The present study has several strengths. We used the established free sugar definition by the WHO, the 2015 CCHS-Nutrition, Canada’s most comprehensive dietary survey of the past decade, and robust estimates of free sugar consumption (Liu et al., 2020). With respect to the latter, we had considered the free sugar content of each of 5374 foods and beverages recorded in the 2015 CCHS-Nutrition (Liu et al., 2020). We had used both the first and second 24-h recall and had applied the recommended bivariate NCI method so that our estimates are representative for the Canadian population (Liu et al., 2020).
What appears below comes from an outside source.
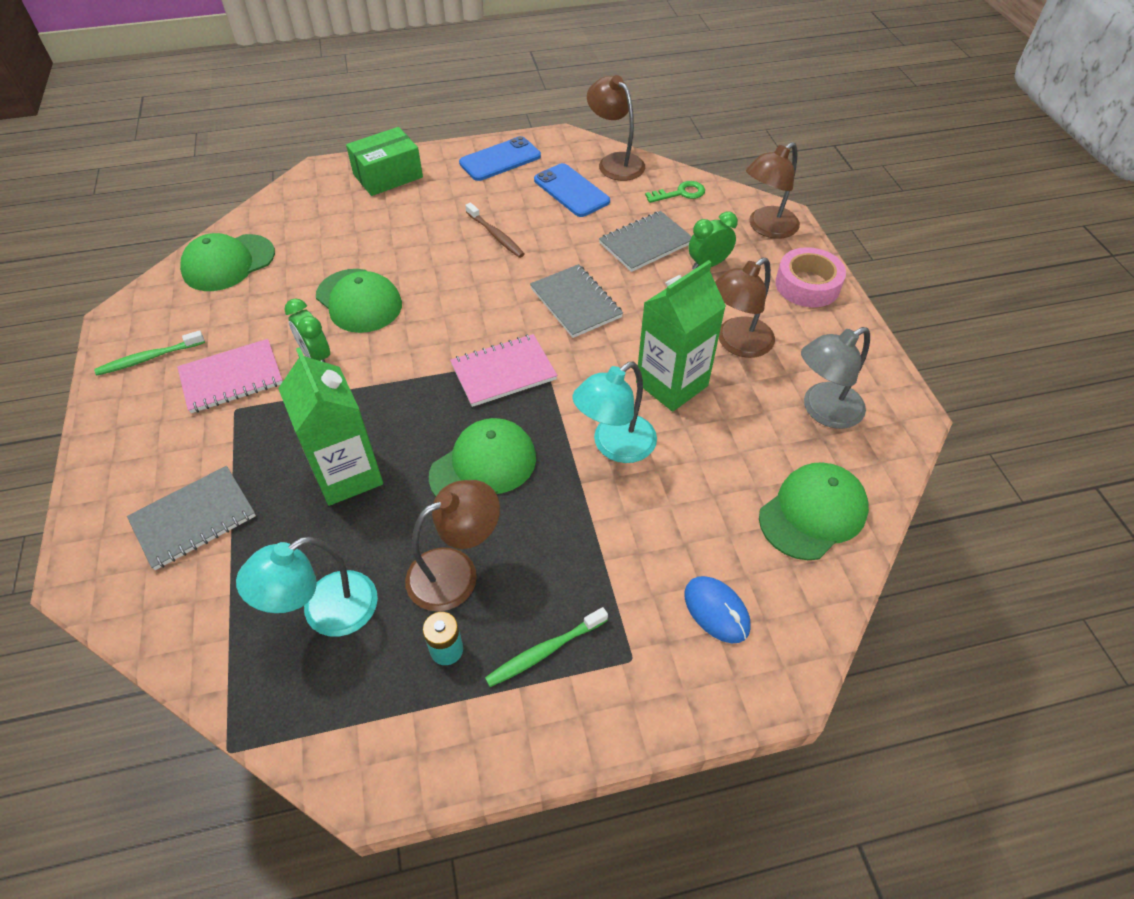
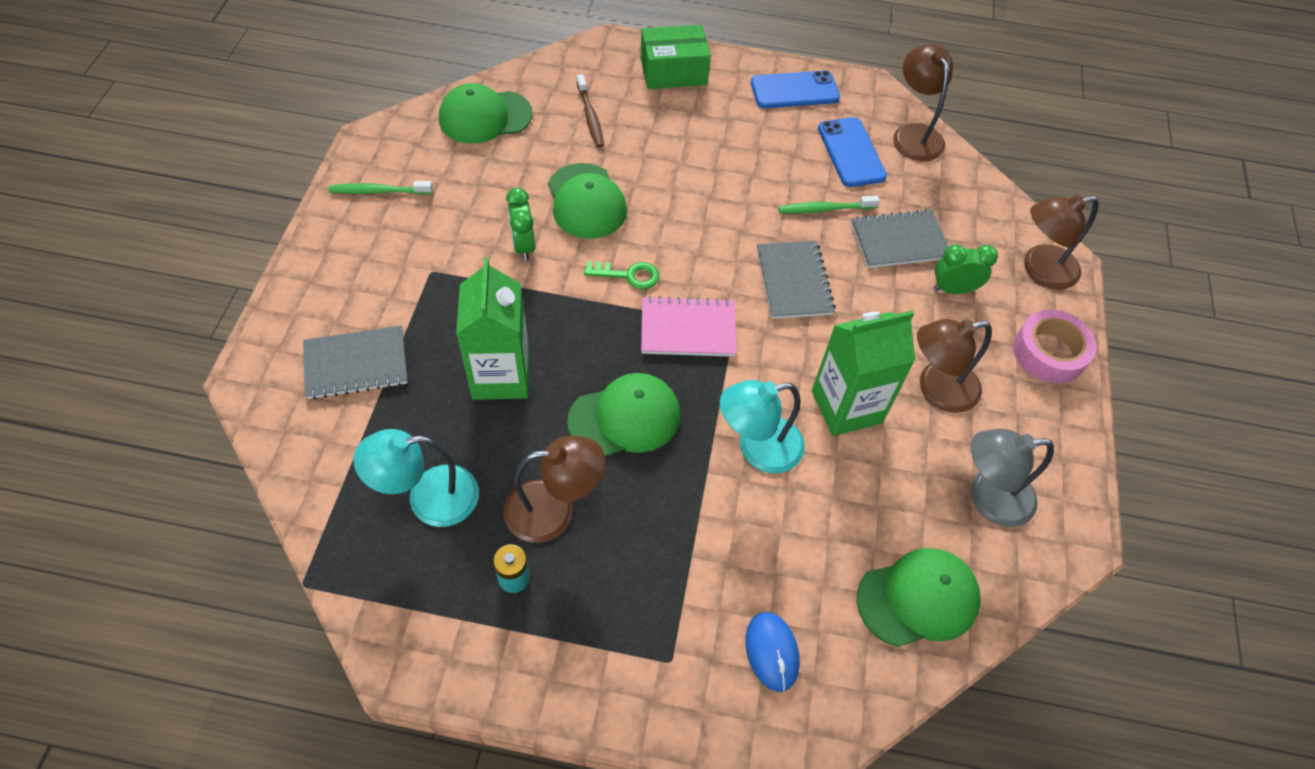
camera: 20 degrees right, 5 degrees up
(231, 378) = (440, 239): pink notebook -> none
(496, 235) = (749, 177): brown toothbrush -> brown toothbrush (590, 116)
(544, 651) = (597, 618): green toothbrush -> green toothbrush (825, 209)
(680, 193) = (966, 196): green key -> green key (628, 275)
We believe our estimates of free sugar consumption are therefore more robust than those obtained through an alternative approach based on the public use microdata file which does not include the second 24-h recall and does not allow the application of the bivariate NCI method, and considered the free sugar content of 177 foods and food groupings (Wang et al., 2020). In the absence of established risk estimates for CDs associated with consumption of free sugar in our diet, we assumed that free sugar in our diet exhibits the same risk as the equivalent amount of free sugar in SSBs. Future research, however, has to reveal the extent to which this assumption is correct. As a limitation to this study, we should mention that dietary intake is obtained through self-report, which is prone to error. Another limitation is that our economic burden estimates represent underestimations. For the direct health care costs, we considered only hospital, physician, and drug costs associated with 16 CDs and not, for example, costs associated with dental caries, mental health, and other diseases. Also, the economic burden following the COVID-19 pandemic will likely increase further since people with CDs (diabetes, hypertension, cardiovascular and cerebrovascular disease, chronic obstructive pulmonary disease, cancer) were 2–4 times more likely to have severe COVID-19 symptoms and complications, thus increasing the health costs for ICU admission and hospital stays (Roncon et al., 2020; Williamson et al., 2020). The public health measures implemented to contain the spread of the virus (i.e., lockdowns) have also increased unhealthy lifestyle behaviours, including free sugar intake (WHO, 2020).